Budget cuts to the UNC system totaling more than $500 million since 2011, the elimination of the N.C. Teaching Fellows program and years of faculty pay freezes have marched their way through the legislature while often sparking an outcry from UNC-system campuses. More recently, a bill was introduced which would require UNC-system professors to teach at least four classes a semester, which hasn’t sat well with faculty.
Politics are an inherent part of public universities in the state, as their governing board is appointed by the legislature. But faculty and other critics have condemned the Board of Governors for becoming more politicized — forcing the resignation of UNC-system President Tom Ross and closing three academic centers, including the UNC-CH Center on Poverty, Work and Opportunity.

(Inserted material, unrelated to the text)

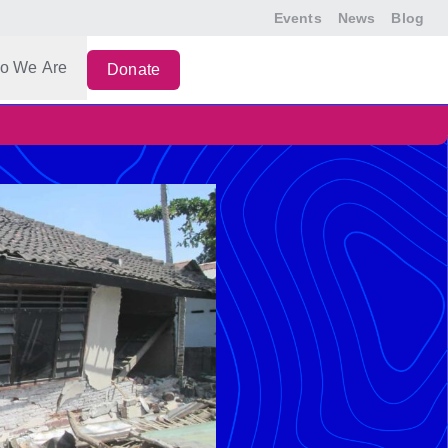
Events
News
Blog
o We Are
Donate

Fiscal austerity in the wake of the recession and the rise of Republican majorities in the state have changed the dynamic between higher education and the government, said Ferrel Guillory, a UNC journalism professor and director of the Program on Public Life.

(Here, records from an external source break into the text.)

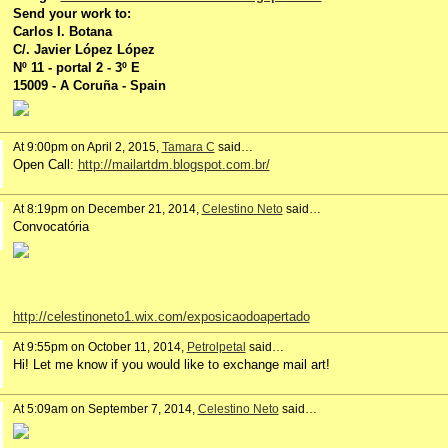
Send your work to:
Carlos I. Botana
C/. Javier López López
Nº 11 - portal 2 - 3º E
15009 - A Coruña - Spain
At 9:00pm on April 2, 2015,
Tamara C
said…
Open Call:
http://mailartdm.blogspot.com.br/
At 8:19pm on December 21, 2014,
Celestino Neto
said…
Convocatória
http://celestinoneto1.wix.com/exposicaodoapertado
At 9:55pm on October 11, 2014,
Petrolpetal
said…
Hi! Let me know if you would like to exchange mail art!
At 5:09am on September 7, 2014,
Celestino Neto
said…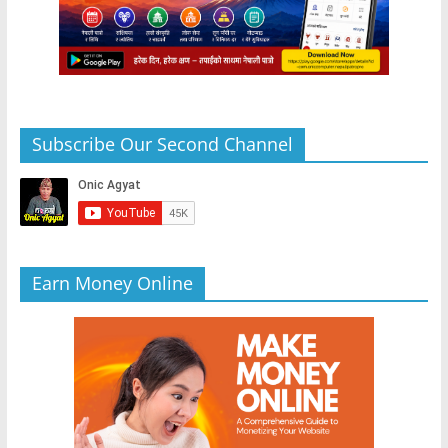
Subscribe Our Second Channel
Earn Money Online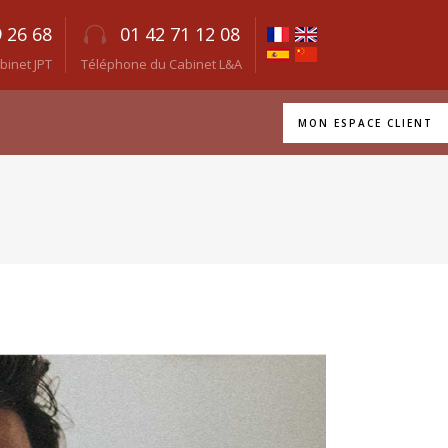
9 26 68
01 42 71 12 08
inet JPT
Téléphone du Cabinet L&A
MON ESPACE CLIENT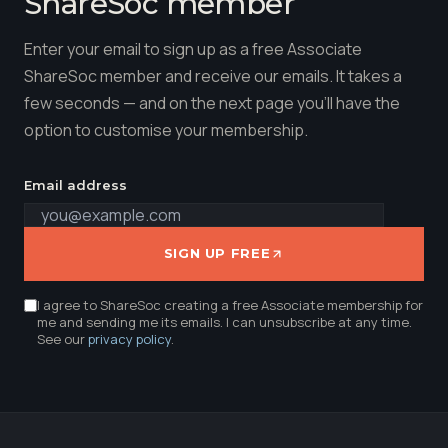
ShareSoc member
Enter your email to sign up as a free Associate
ShareSoc member and receive our emails. It takes a
few seconds — and on the next page you'll have the
option to customise your membership.
Email address
SIGN UP FREE
I agree to ShareSoc creating a free Associate membership for
me and sending me its emails. I can unsubscribe at any time.
See our
privacy policy
.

“Under the Democratic majority, the legislature had really powerful friends,” said Guillory, who listed former Speaker of the N.C. House Joe Hackney and former N.C. Senate Pro Tempore Marc Basnight among UNC’s allies. “It isn’t that the University got everything that it wanted, but the University and those legislators were in sync in thinking about how the University contributed to the economic and civic life of the state.”
Unlike businesses and other special-interest groups, UNC-system schools are not allowed to hire outside lobbyists to gain lawmakers’ ears, though the system itself has a lobbyist.

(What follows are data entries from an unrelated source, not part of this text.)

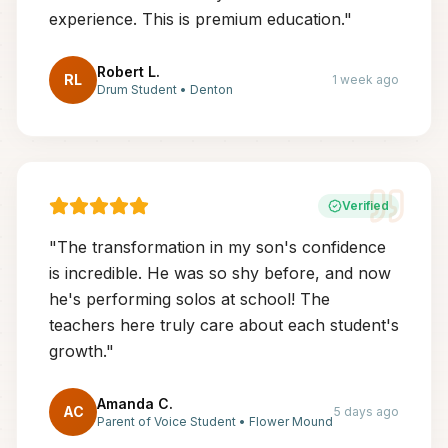
experience. This is premium education.
"
Robert L.
RL
1 week ago
Drum Student
•
Denton
Verified
"
The transformation in my son's confidence
is incredible. He was so shy before, and now
he's performing solos at school! The
teachers here truly care about each student's
growth.
"
Amanda C.
AC
5 days ago
Parent of Voice Student
•
Flower Mound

Jonathan Kappler, director of state government relations for the UNC system, said the system can offer unity that would be hard to replicate with private lobbyists for each campus.
“We are one system, we have one budget request, one policy agenda,” he said. “Smaller institutions may not be in Raleigh as often, but they are getting the same information on what is happening there.”
Kappler said some schools in the UNC system naturally have advantages over others; larger schools have more alumni, and schools closer to Raleigh can spend more time in the Capitol.